I have a couple of options here.
First, I could go with my personal favorite, grep+ramdisk solution. This essentially involves partitioning the file to many smaller files, distributing them based on their keys and using code to know where each file is based on the leading characters of the keys or…
Second, drop it into memSQL the way you would in a traditional database. Have a table for keywords, urls, subdomains, domains and another for rankings. Use joins to and proper indexes to try and speed things up.
1. Let me be clear, the first method is pretty time intensive. It took hours to get the data in just the right format and putting it onto a tmpfs ramdisk was at least a little concerning for durability in the future. It is kind of crazy, but each line of the data set would look something like xIDnsdf|23nasfl8@asdjo890a4#afju2n$23oav89hd%2 – each being a representative fixed-length hash of either the url, subdomain, domain, keyword and finally the raw ranking. This allowed me to use a much faster regular expression that the multi-threaded grep would be able to handle more quickly. Ultimately, I was able to get it to look up and return the keys – not the values, but at least the keys – in about .44 second I could retrieve the keys for the keyword and the rank for any domain, url, or subdomain. I was pretty damn please with myself.
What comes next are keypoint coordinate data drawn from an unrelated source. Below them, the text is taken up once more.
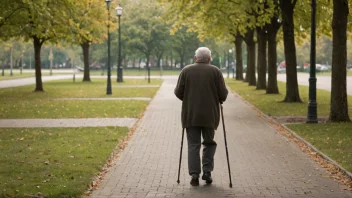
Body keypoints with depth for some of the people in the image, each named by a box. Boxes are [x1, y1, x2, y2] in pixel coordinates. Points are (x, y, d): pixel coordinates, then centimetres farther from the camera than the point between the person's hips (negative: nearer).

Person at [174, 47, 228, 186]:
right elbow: (223, 93, -3)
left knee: (193, 145, 4)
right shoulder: (215, 71, 0)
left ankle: (194, 174, -5)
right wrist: (220, 99, 18)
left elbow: (178, 92, -1)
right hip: (209, 114, 0)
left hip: (190, 114, 0)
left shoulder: (186, 70, 2)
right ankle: (207, 171, 4)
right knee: (209, 143, 14)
2. Now, on the same machine, I dropped the data into memSQL. Same dual quad core xeon server, same RAM, same everything. Of course, I got to use adminer to set up my tables exactly how I wanted and the whole set up of the database and table structure took just a few minutes.
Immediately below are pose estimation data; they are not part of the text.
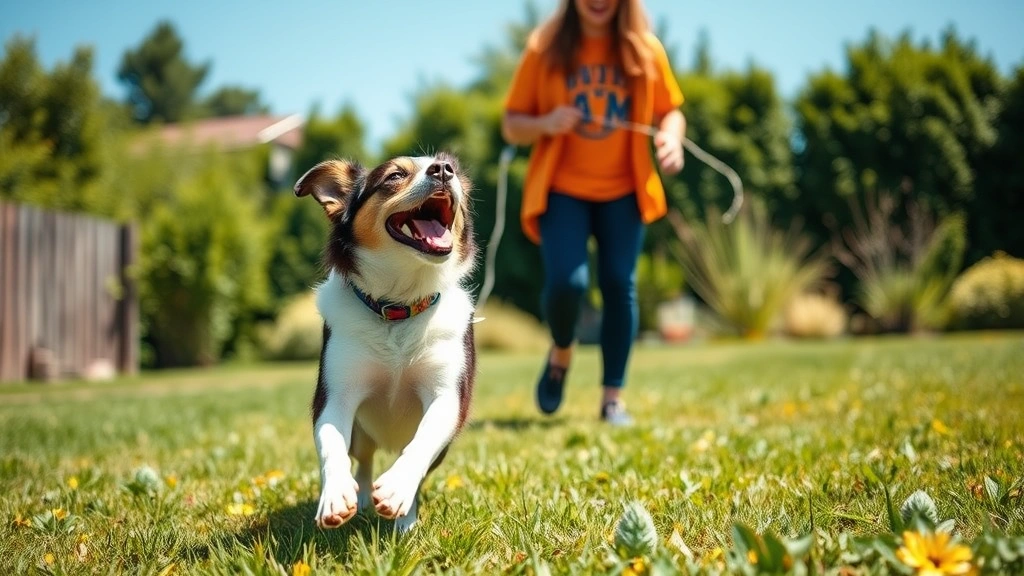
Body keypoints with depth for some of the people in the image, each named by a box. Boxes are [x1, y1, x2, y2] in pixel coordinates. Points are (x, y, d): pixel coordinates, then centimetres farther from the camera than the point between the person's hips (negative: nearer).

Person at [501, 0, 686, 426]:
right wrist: (545, 123, -21)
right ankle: (561, 354, 17)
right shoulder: (545, 47, -2)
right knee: (566, 281, -17)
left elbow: (670, 110, 9)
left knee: (619, 285, -1)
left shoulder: (645, 49, 1)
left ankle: (613, 398, 11)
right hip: (562, 189, -2)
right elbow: (511, 125, 0)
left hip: (623, 190, 2)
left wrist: (672, 139, -14)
I then imported all the data just as you would without any special weird hashing, etc. Watching memSQL import data is pretty rad. I don’t have a bench mark for it but it feels like filling a bathtub with a firehose. It is pretty amazing.
And then I wrote the first query…
“SELECT kid,r FROM rankings RIGHT JOIN domains ON domains.id=rankings.did WHERE domains.domain=’wikipedia.org’”;
Easy enough. Enter.
Damn, 4 seconds.
But here is the magic. MemSQL essentially turns that query into an optimized procedure. I hit enter again and .12 seconds.
We have only just begun
Now that I plan on moving to a memSQL cluster, I expect to see even greater speeds. I want to nail down the 0.00 time which is often attainable with memSQL queries. But what is really exciting to me about memSQL is not just the speed.
I can get speed out of LevelDB. I can get speed out of Redis. I can get speed out of a lot of things. But what I can’t get out of them are flexibility.
That same database can now be used to do nearly every query I could imagine. I don’t need custom data structures for each particular type of query I will make.
Why I Love MemSQL
- I can get amazing results out of commodity developers (like myself)
- Nearly all my legacy mySQL code works out-of-the-box
- It essentially trains on my queries to speed up results beyond just being in RAM
Anyway, enough with the rave. Back to optimizing.